Gentleman mit guter Feder

Walter Gisler (91), Gentleman vom Scheitel bis zur Sohle, amtete 20 Jahre als Sekretär der VSSM-Sektion Uri. Bild: Beatrix Bächtold

91 Jahre alt ist er, dieser Walter Gisler, und bis vor 10 Jahren noch amtete er als Sekretär der VSSM-Sektion Uri. Jetzt, man schreibt das Jahr 2018, sitzt er mit polierten, modischen Tretern an den Füssen und dem Pochettli in der Brusttasche seines Vestons bei einem Bier. Umgeben von einer Aura warmer Korrektheit und Liebenswürdigkeit, vermag dieser Herr zu fesseln. Aufgewachsen mit sechs Geschwistern, lernte er zunächst Bäcker-Konditor. Im Alter von 37 Jahren verletzte er sich bei einem Betriebsunfall am Rücken. «Knacks, berufsunfähig», bringt er die Katastrophe auf den Punkt. Dank der IV und der Unterstützung seiner Frau Marie-Louise schloss er die einjährige Handelsschule ab und blickte nach vorn. «Meine Familie, Söhne, Enkel, Urenkel, alle topp», sagt er, lächelt und wischt sich kurz über die Augen. Nach der Weiterbildung fand er im Kanton Luzern Arbeit in der Verwaltung des Justizdepartements. 23 Jahre lang pendelte er im Bummelzug von Altdorf nach Luzern, wo er zuletzt eine Kaderstelle beim Strassenverkehrsamt hatte. Mit 57 Jahren wurde er, infolge einer bösen Viruserkrankung, frühpensioniert. Längst im Ruhestand, traf er an seinem Wohnort Altdorf auf Hans-Baptist Berther, den VSSM-Präsidenten der Sektion Uri, und zwar just, als dieser mit einem Stelleninserat zur Post wollte.

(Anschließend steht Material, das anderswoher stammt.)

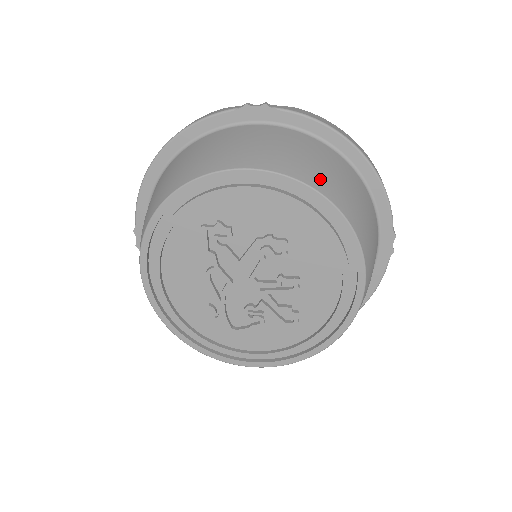
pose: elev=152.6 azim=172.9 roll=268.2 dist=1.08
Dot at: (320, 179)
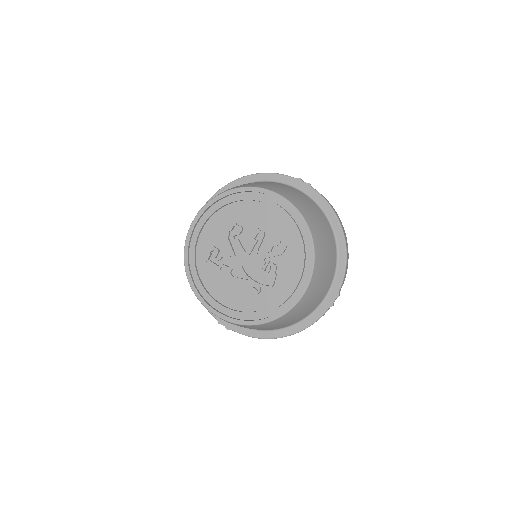
Dot at: occluded
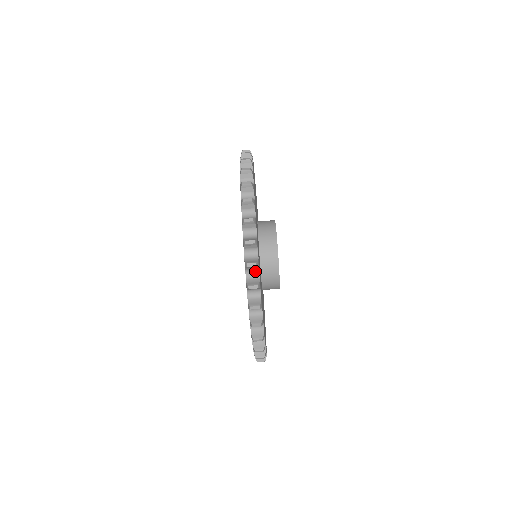
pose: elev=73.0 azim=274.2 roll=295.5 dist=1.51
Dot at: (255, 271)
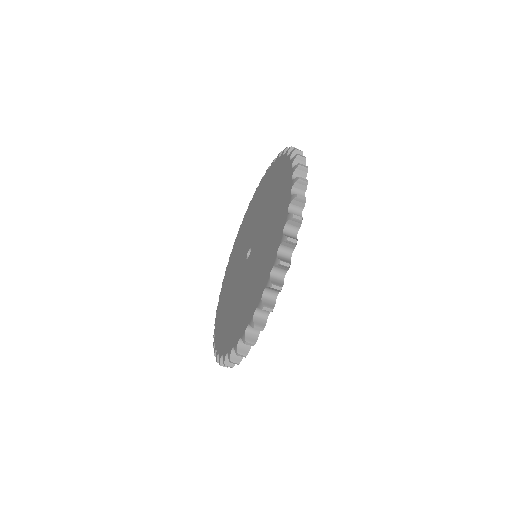
Dot at: (282, 272)
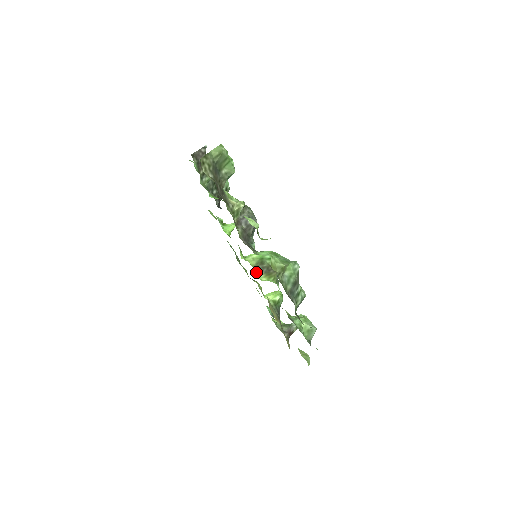
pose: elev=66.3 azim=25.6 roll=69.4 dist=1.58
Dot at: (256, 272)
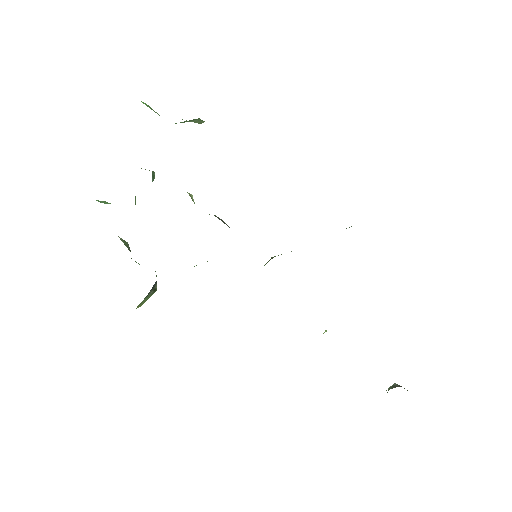
Dot at: occluded
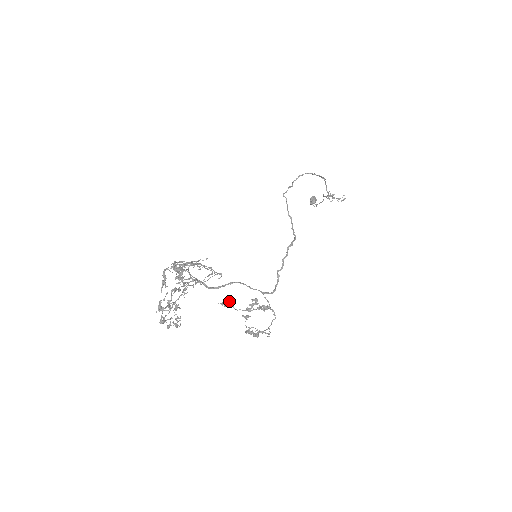
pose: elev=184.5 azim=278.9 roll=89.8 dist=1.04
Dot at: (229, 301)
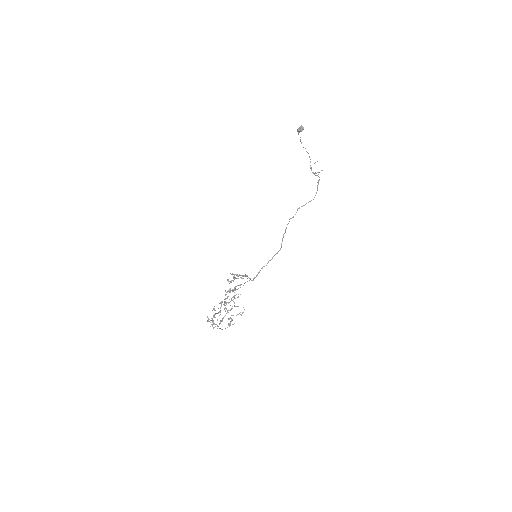
Dot at: (233, 281)
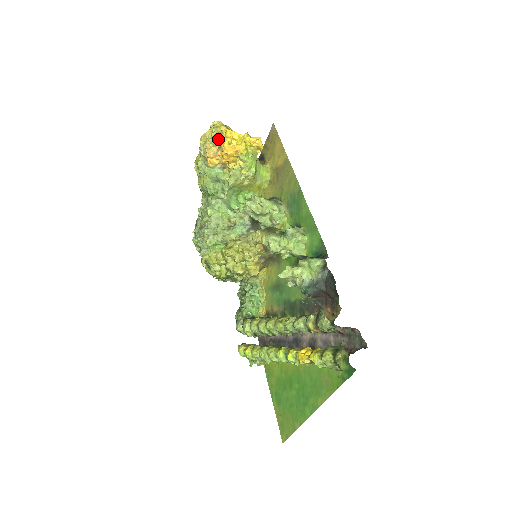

«Du Walter, wir suchen einen Sekretär. Du hast doch eine gute Feder. Das wäre etwas für dich», schlug er Gisler vor. «Sekretär des Schreinermeisterverbands? Das wärs noch. Als Bäcker verstehe ich wohl mehr von richtigem Mehl als von Sägemehl. Ich kann ja nicht einmal einen Nagel einschlagen», erwiderte der Gefragte. Kurz: Gisler wurde 1990 einstimmig in den Vorstand gewählt. Im Laufe der nächsten 20 Jahre erledigte er die Korrespondenzen und führte bei Sitzungen und Generalversammlungen Protokoll.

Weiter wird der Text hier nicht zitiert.